El texto de María Teresa León, de 5 páginas, llevaba el título de «El búho de papel de Miguel de Unamuno». Se trata de una semblanza del autor de Niebla que, más tarde, nuestra escritora evocará de modo intenso en Memoria de la melancolía. El contenido del artículo coincide con el del episodio de sus memorias en aspectos básicos: el recuerdo de aquel Unamuno con quien María Teresa había convivido un día entero en Madrid, en su casa del paseo de Rosales; la afición del novelista del 98 a la papiroflexia; la imposición de la barbarie a la inteligencia… Una figura de papel que el escritor vasco había fabricado en sus años de exilio en París y que María Teresa conservaba es el punto de partida de la evocación. Desde el presente de su exilio italiano, la escritora vuela con la imaginación hasta las manos de don Miguel y los días de la sinrazón:

 

«Sobre la biblioteca, entre los libros vive un búho de papel viejo ya, doblado por el tiempo, aplastado, pero con el ojo vigilante. Llegó a nosotros por sorpresa. Cayó sin avisar en casa de los Alberti. Gritó. Aquí estoy. Soy un hijo de las manos de Unamuno, uno de esos animalitos de papel que él colocaba sobre las mesas y dejaban de ser pajarita de papel para convertirse en ranas, en búhos…

»Las manos de Unamuno necesitaban esta creación de padre eterno pequeñito. Mientras hablaba sabio y torrencial, sus dedos se movían. Un día de 1925 y en París y en febrero le nació un búho sobre la mesa de un café. Estaba desterrado. […] Lo desterraron y él se fue a hacer paseos por la place des Vosges y animalitos de papel y pajaritas sobre las mesas de París. Este que yo miro está dedicado. Sobre las alas lleva un traje de letras.
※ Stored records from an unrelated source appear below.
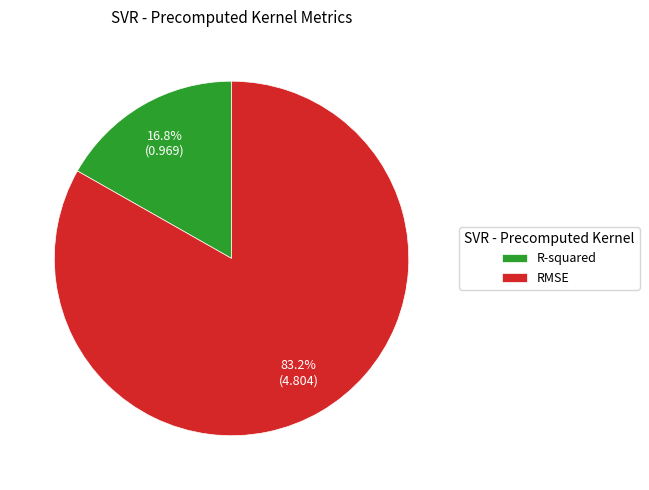

Which has a higher value, R-squared or RMSE?

RMSE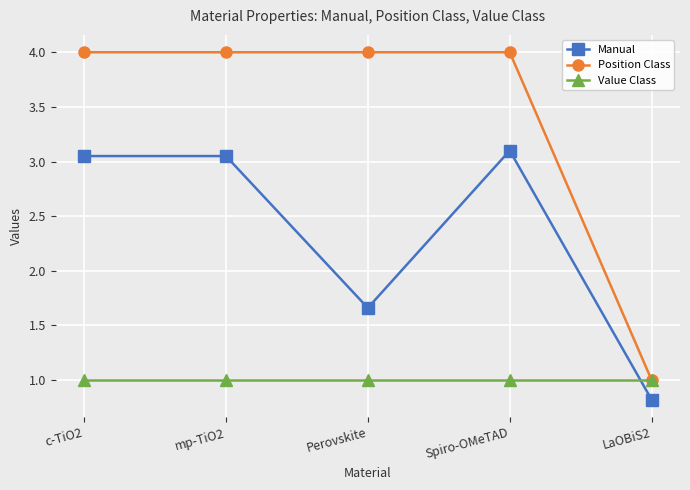

What is the maximum value shown in the chart?

4.0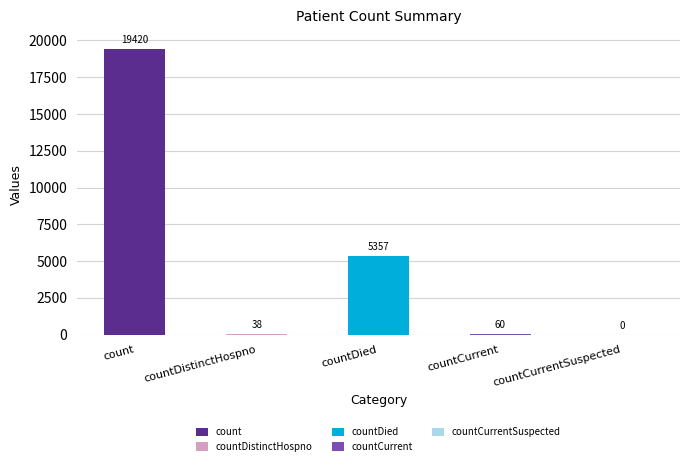

How many distinct data groups are displayed?

1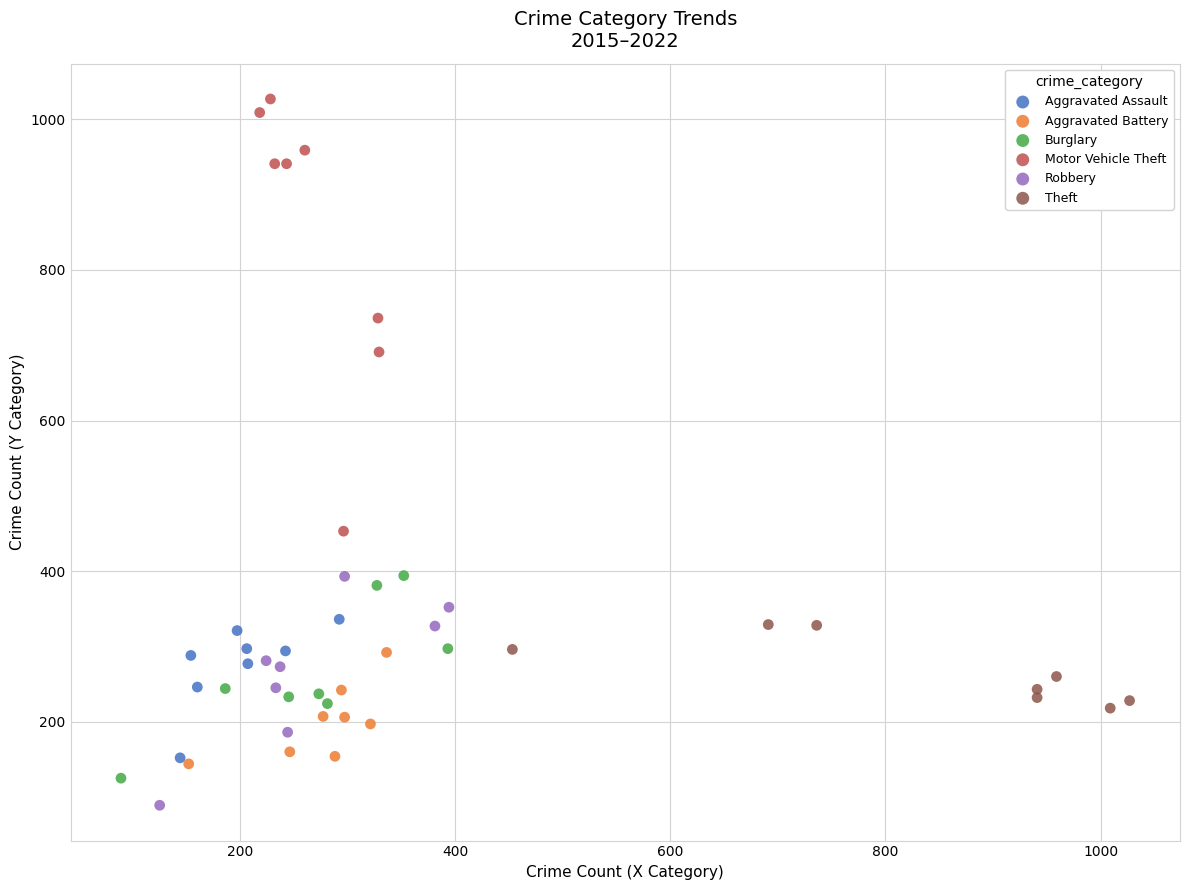

Which series has the widest spread of Y values?

Motor Vehicle Theft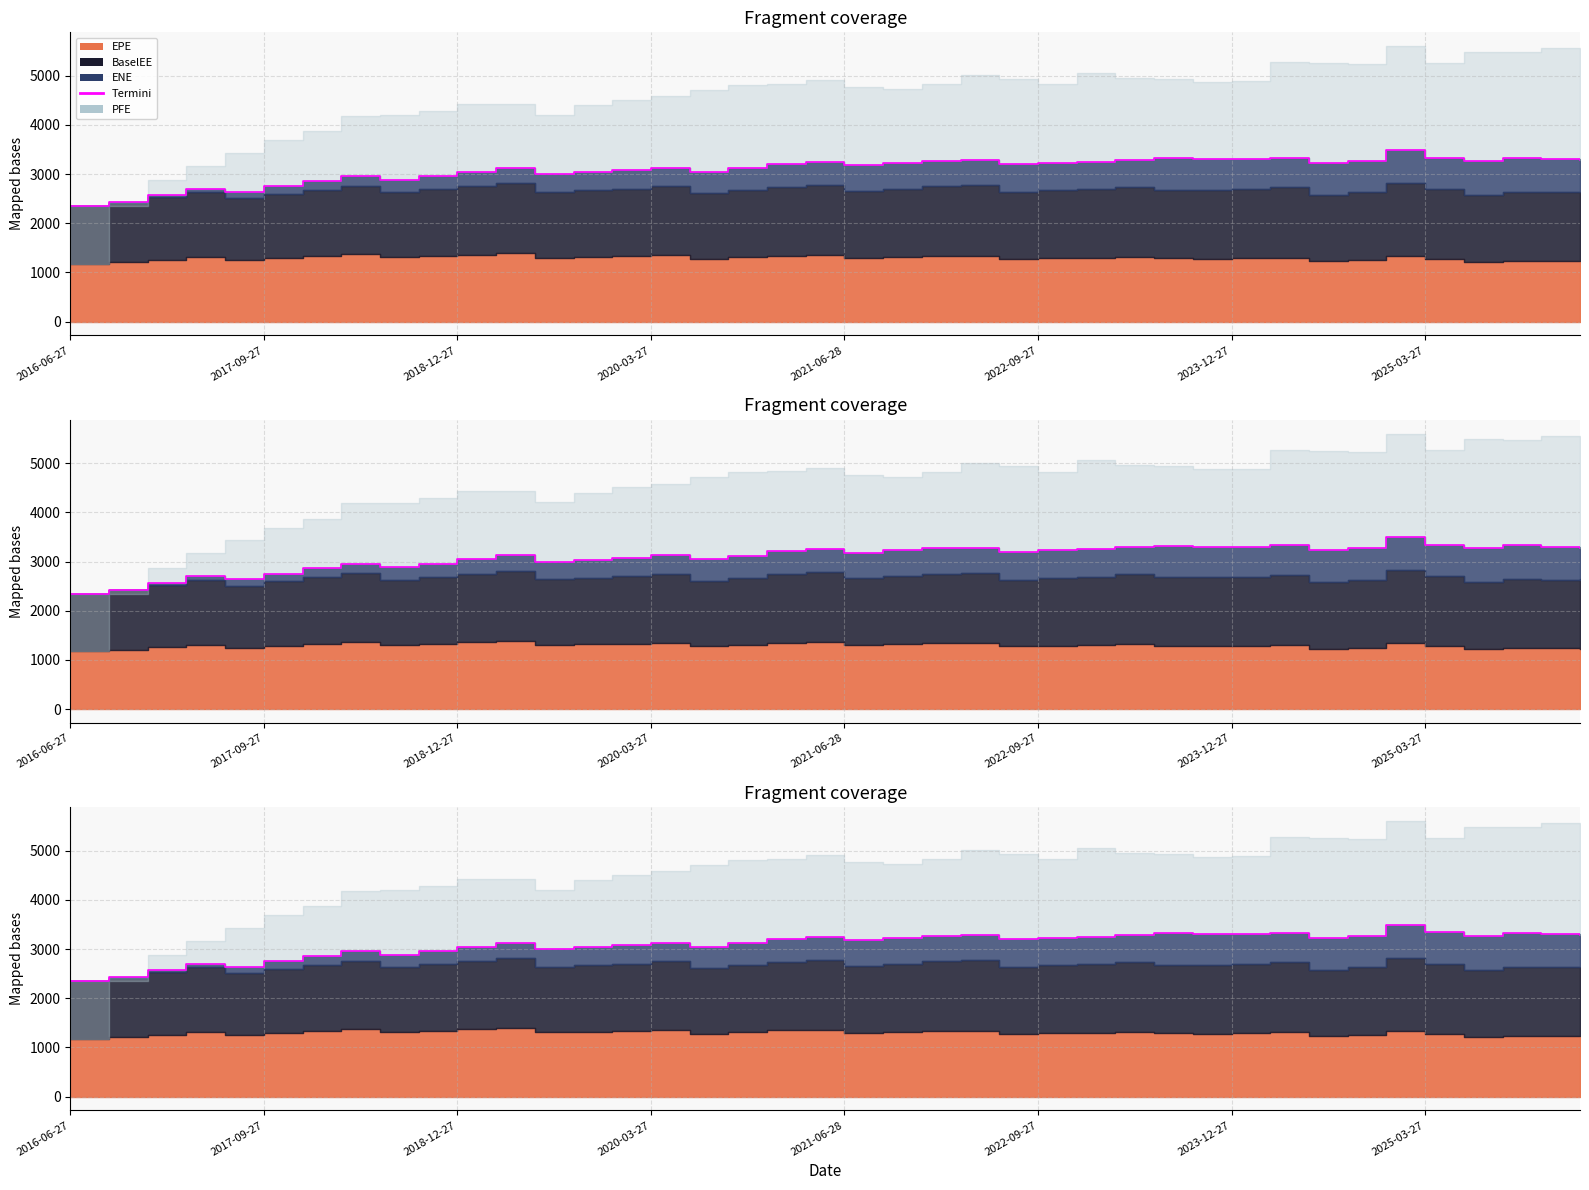

What is the sum of the values at 27 and 35?

6631.5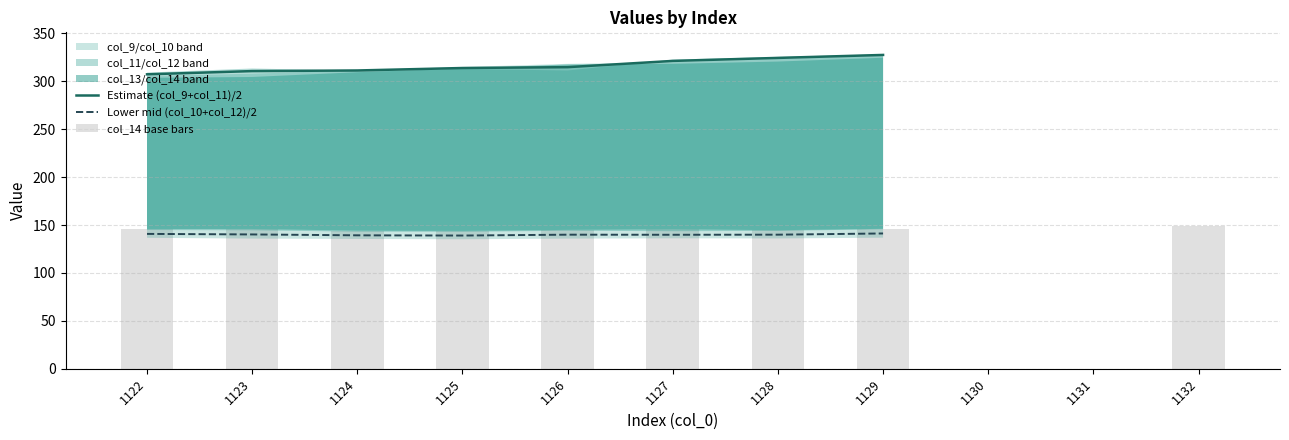

What value does the col_14 base bars series have at 1124?

144.1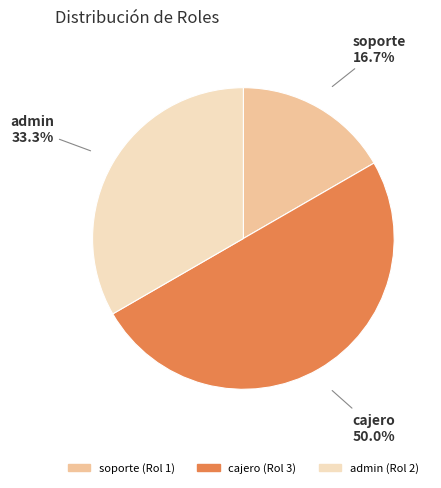

What is the ratio of the value at soporte to the value at admin?

0.5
Ha pensado Unamuno que a Francis de Miomandre, tan amigo de lo español, le gustaría recibir ese pájaro de tradicional sabiduría que llevaba a cuestas un mensaje. Qué serio está. Trae para nosotros imágenes que no volverán a repetirse. Hoy me ha mirado el búho con su ojo centelleante, su círculo de tinta trazado por la mano amiga de Unamuno. He sentido casi mi voz: Hasta pronto, don Miguel. Vuelva, vuelva. Y casi lo he visto alejarse por el paseo de Rosales en la noche de Madrid, tan tersa. […] Unamuno ha muerto repentinamente como el que muere en guerra. ¿Contra quién? […] La Salamanca de aquellos días de guerra era de hierro ardiendo. No se podía tocar nada. Cuando al irme a dar el pasaporte me preguntaron los franquistas si sabía leer, contesté, tartamudeando. Poco. No dije que era maestra. Puse “mis labores” como profesión, fingí entender mal. Todos sentíamos terror a que nos colgasen la palabra intelectual en la solapa. Habíamos escuchado el “Abajo la inteligencia”, gritado contra Unamuno por el general Millán Astray. Don Miguel palideció antes de contestar: ¡Venceréis, pero no convenceréis! Todos nos dimos cuenta que la persecución había comenzado.

»El testamento de Unamuno no lo conoceremos nunca, sabemos únicamente que los que asistieron a su entierro fueron fichados, sabemos que agonizó España, sabemos que durante años, cuando alguno pronunciaba su nombre muchos temblaban y que algunos obispos se santiguaban horrorizados. Por mucho que los franquistas hayan querido hacer olvidar su aversión a la inteligencia, el estigma les ha quedado»[578].